In this section
The Contaminated Sites program of Environment and Natural Resources (ENR) is responsible for carrying out the assessment and remediation of abandoned contaminated sites that fall under the responsibility of the Government of the Northwest Territories (GNWT).
During negotiations to finalize the NWT Land and Resources Devolution Agreement, the GNWT and Canada decided which government would be responsible for various contaminated sites in the Northwest Territories (NWT). A number of sites were transferred to the GNWT, while others remained under federal jurisdiction.
The Devolution Agreement sets out five categories of contaminated sites in the NWT:
Released sites are sites that were transferred to the GNWT through Devolution on April 1, 2014 and are now the responsibility of the GNWT.
Remediated sites are sites that were transferred through Devolution to the GNWT on April 1, 2014 and are now the responsibility of the GNWT, with warranties from Canada in place.
Excepted waste sites are sites on GNWT land that were identified for additional negotiations between Canada and the GNWT. Financial liabilities for these sites were not transferred to the GNWT. These sites include Ptarmigan Mine, Tin Mine, Tom Mine, Crestaurum Mine, Rodstrom Mine and Burwash Mine.
Sites requiring remediation are sites on Canada’s land that will not be transferred to the GNWT until remediated by Canada and the GNWT agrees to accept the sites.
Operating sites are sites on GNWT land, however there is the possibility to transfer the liability back to Canada if the operator no longer exists and there is environmental liability associated with the site. If liabilities are identified with abandoned Operating Sites, the GNWT may open negotiations by March 31, 2019 with Canada on the assignment of the liability and the remediation of the site.
In addition to these Devolution Agreement sites, GNWT departments have their own contaminated sites related to activities that were carried out on GNWT lands prior to Devolution.
There is an internal process by which GNWT-owned contaminated sites are assessed and remediated. This process is based on regulations established by the GNWT and regulatory boards.
- Identification of a contaminated site – Once contamination is discovered, the owner or individual in charge of the property is required to file a spill report to the 24-Hour Spill Report Line. Federal and territorial government departments and the Inuvialuit Land Administration (ILA) are notified and a lead agency is assigned jurisdiction over the remediation.
- Phase I Environmental Site Assessment – The owner hires a contractor to conduct a Phase I Environmental Site Assessment (ESA) to identify actual and potential site contamination. Results are then submitted to the lead agency for approval and/or comment.
- Phase II Environmental Site Assessment – The owner hires a contractor to conduct a Phase II ESA to confirm the presence of contaminants at the site, including identification and delineation of substances of concern. Results are submitted to the lead agency.

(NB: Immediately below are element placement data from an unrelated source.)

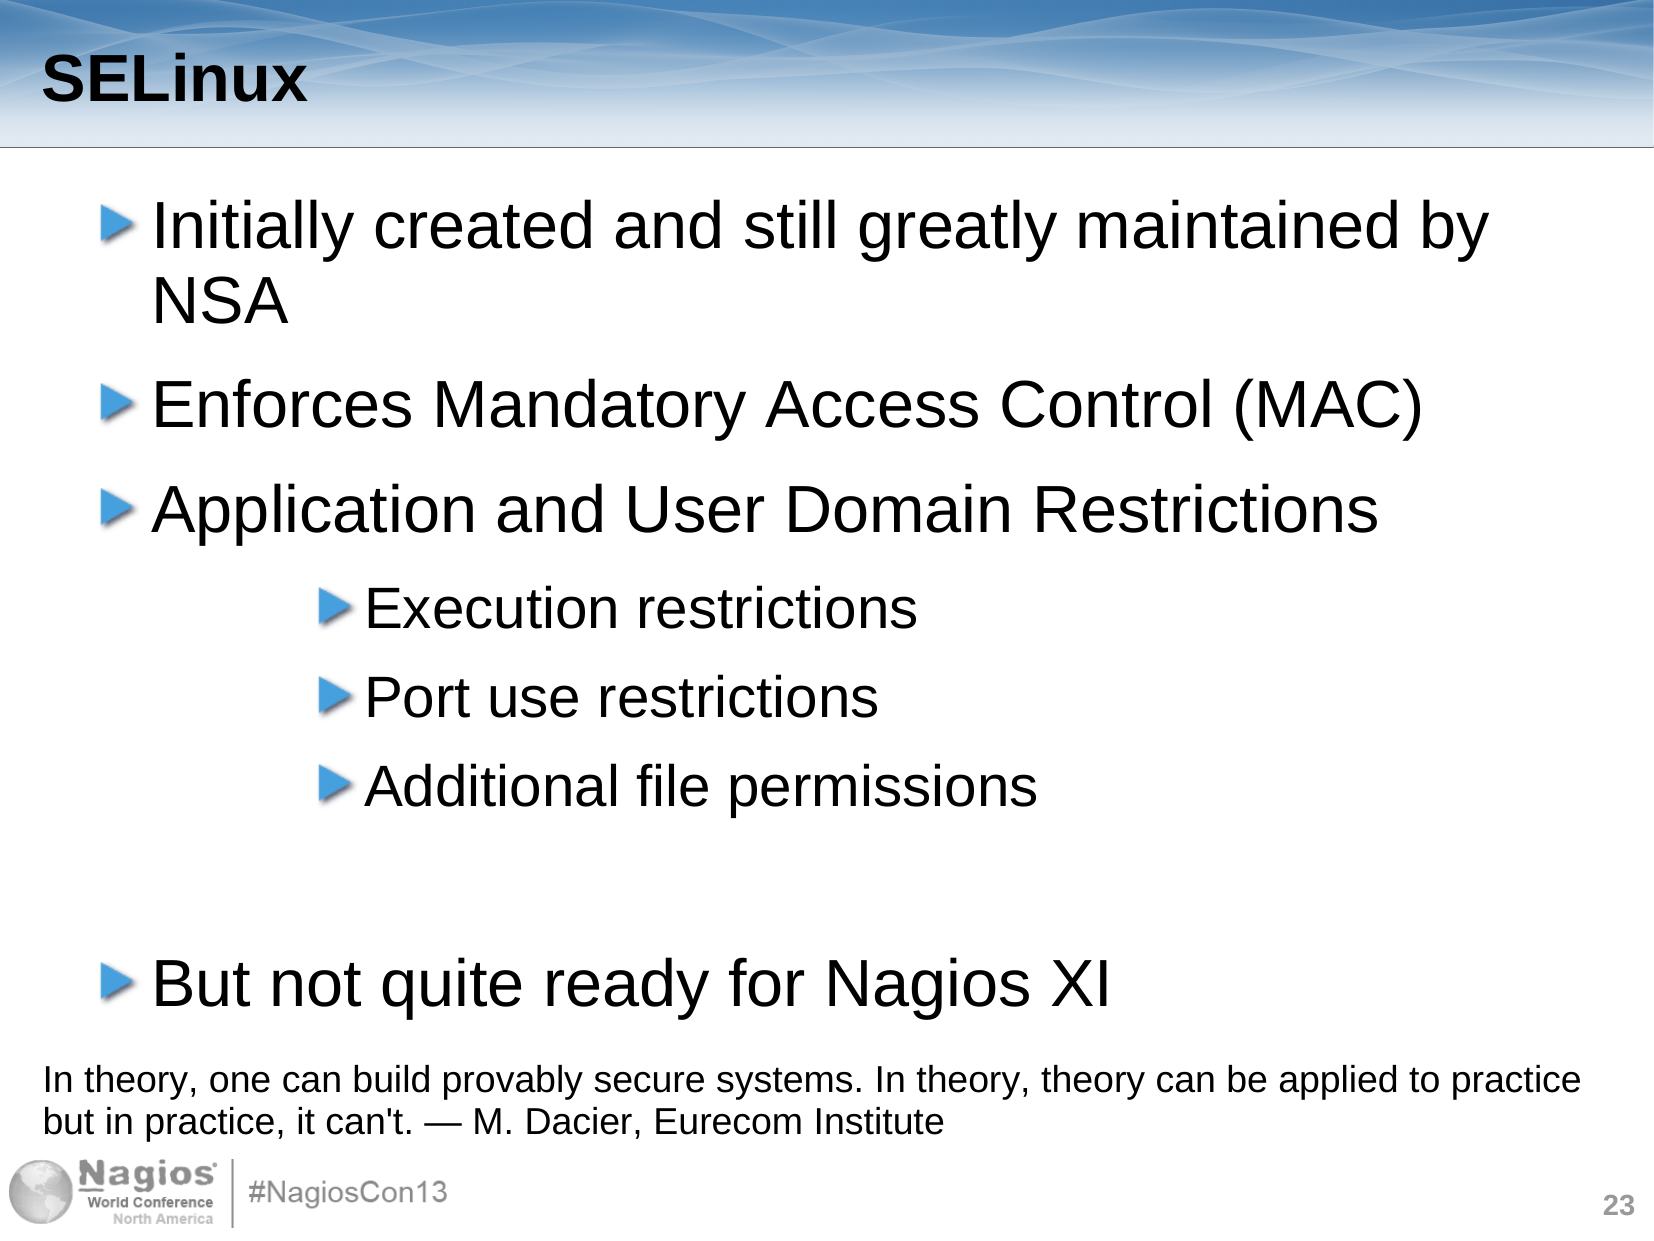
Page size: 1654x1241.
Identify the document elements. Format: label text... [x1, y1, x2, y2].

picture [0, 0, 1654, 147]
picture [9, 1159, 453, 1228]
text_box In theory, one can build provably secure systems. In theory, theory can be applied to practice but in practice, it can't. — M. Dacier, Eurecom Institute [27, 1050, 1626, 1150]
title SELinux [41, 29, 1248, 127]
list Initially created and still greatly maintained by NSA Enforces Mandatory Access Control (MAC) Application and User Domain Restrictions Execution restrictions Port use restrictions Additional file permissions But not quite ready for Nagios XI [80, 188, 1569, 1021]
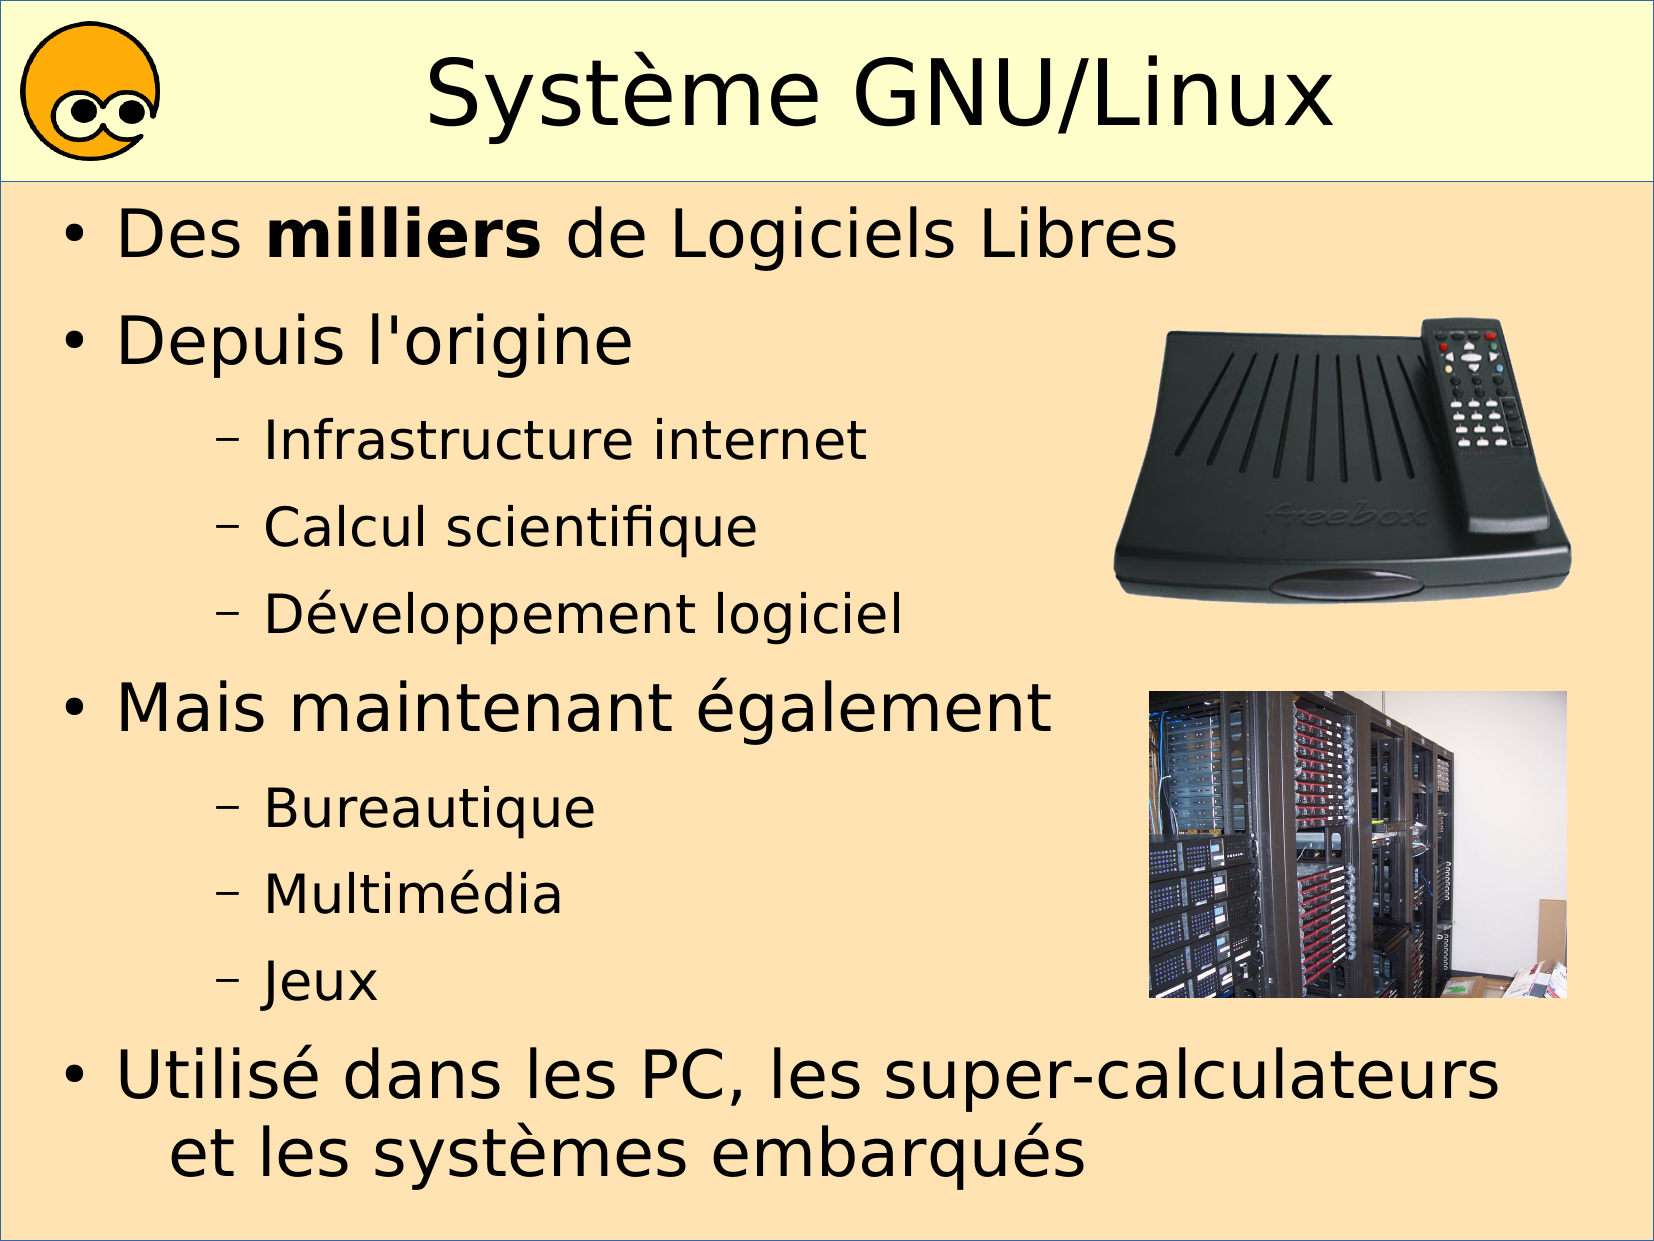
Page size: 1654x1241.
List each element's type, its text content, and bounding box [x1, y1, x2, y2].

title Système GNU/Linux [239, 33, 1524, 154]
list Des milliers de Logiciels Libres Depuis l'origine Infrastructure internet Calcul scientifique Développement logiciel Mais maintenant également Bureautique Multimédia Jeux Utilisé dans les PC, les super-calculateurs et les systèmes embarqués [27, 195, 1516, 1193]
picture [1149, 691, 1567, 998]
picture [1113, 317, 1572, 605]
picture [20, 21, 160, 161]
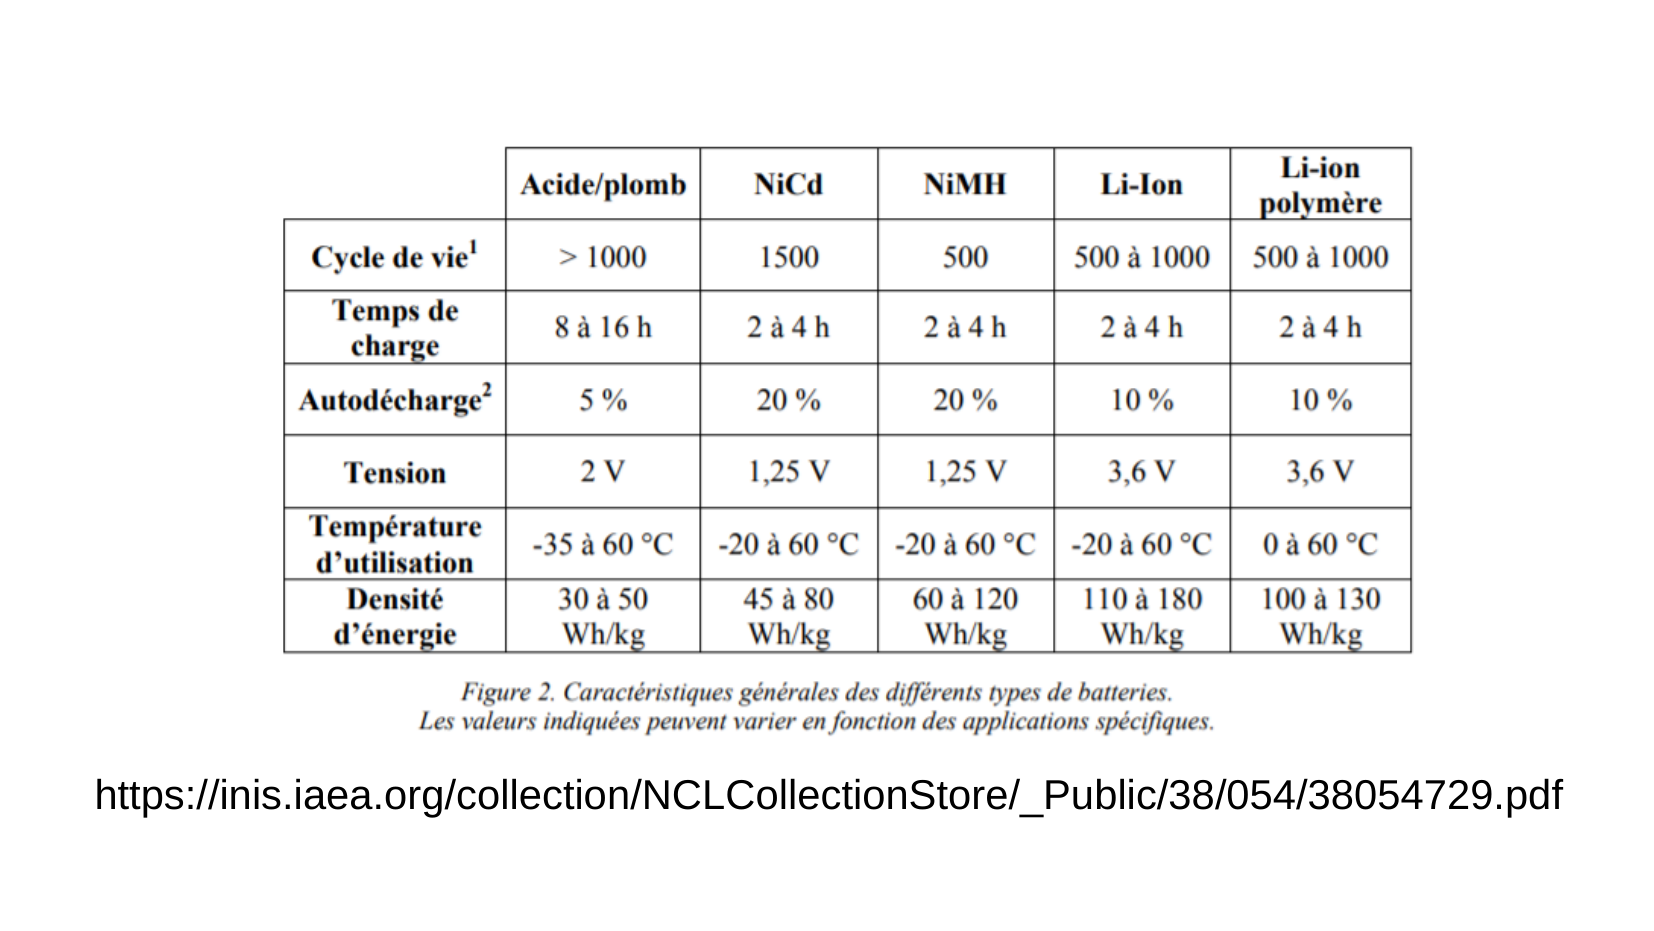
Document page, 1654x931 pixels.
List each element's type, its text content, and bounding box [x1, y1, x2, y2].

picture [235, 94, 1453, 756]
list https://inis.iaea.org/collection/NCLCollectionStore/_Public/38/054/38054729.pdf [23, 771, 1619, 931]
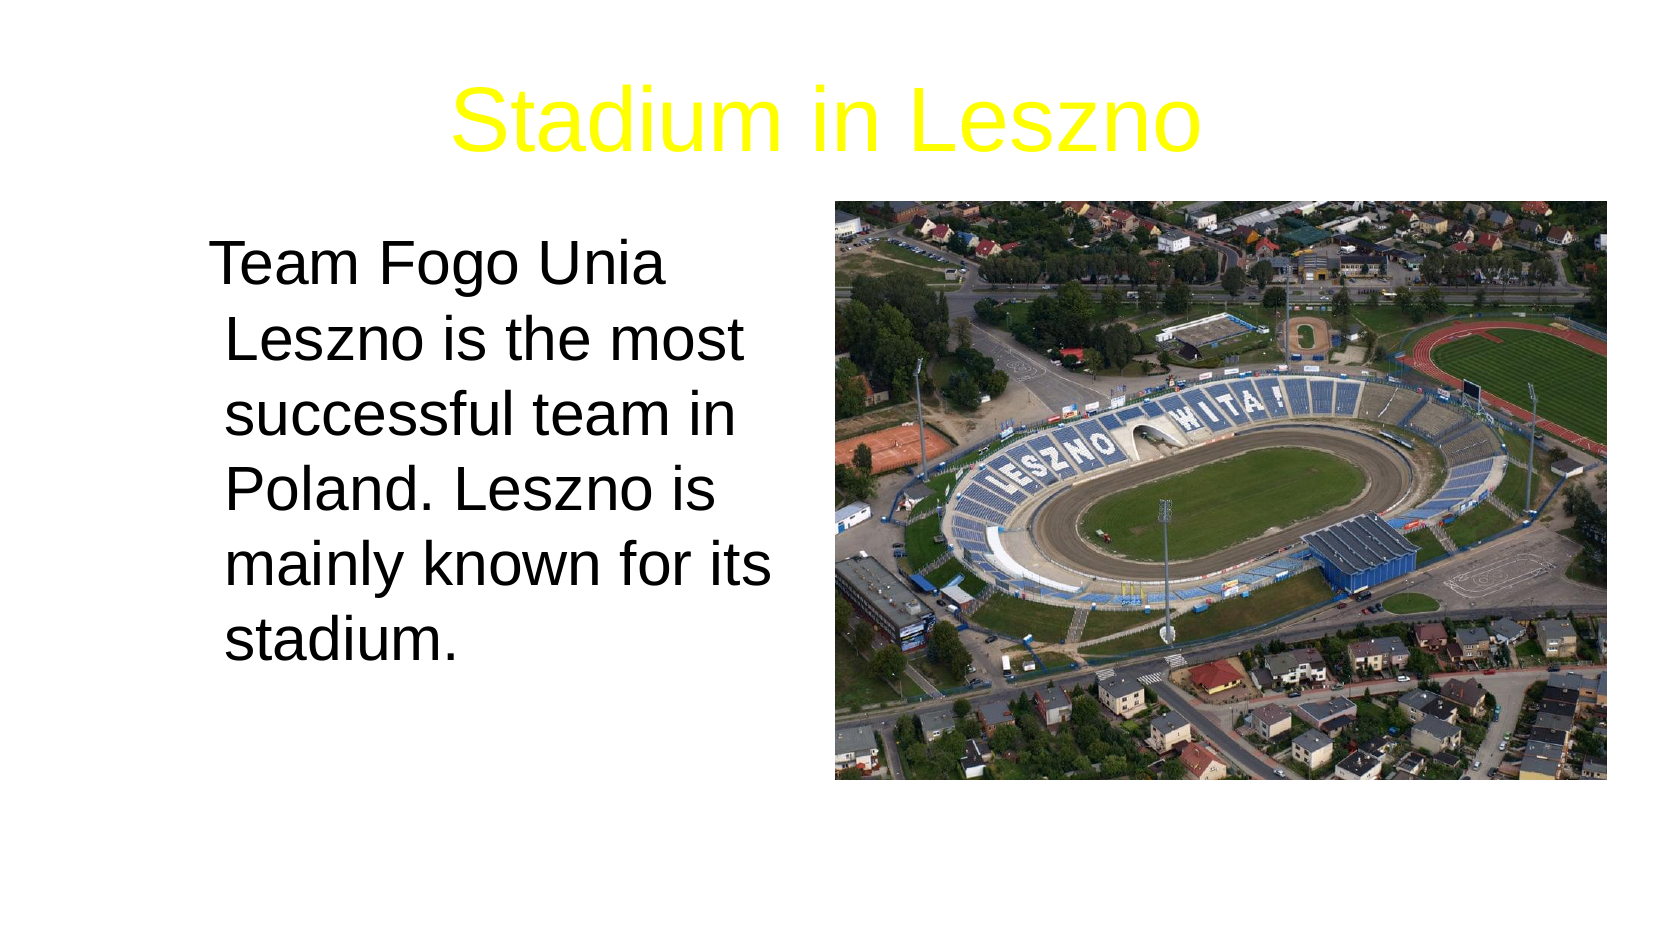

- Identify remediation criteria – The owner works with community, territorial and and/or federal governments to determine suitable land use options for the area and to develop appropriate remediation criteria. Possible land uses include agricultural, residential/parkland, commercial and industrial.
- Develop Remedial Action Plan – The owner reviews the remediation criteria for the site and prepares a RAP for the site. These plans require lead agency approval before remediation can take place.
- Implement Remedial Action Plan – The owner proceeds with carrying out the remediation activities identified in the RAP and submits regular monitoring reports to the lead agency. The owner must identify if activities deviate from the plan.
- Develop closure report – Once the requirements of the RAP are met, the owner must submit a closure report to the lead agency. If accepted, a letter will be issued advising that no further remediation is required.
The GNWT decides which contaminated sites to prioritize based on levels of risk to people, property and the environment.
The risk of each contaminated site is reviewed annually, taking the following criteria into account for each site:
- Human health and safety
- Financial and legal obligations
- Impacts on the environment
- Concerns of Indigenous peoples, northern residents and stakeholders
Consequences for each criteria are identified, and the severity and likelihood of these consequences are determined. This analysis establishes the risk level for a site.
Sites ranked high and medium risk are priority to action for the responsible GNWT department. Action on high risk sites should occur as soon as possible. Action on medium risk sites should occur within 2 to 3 years.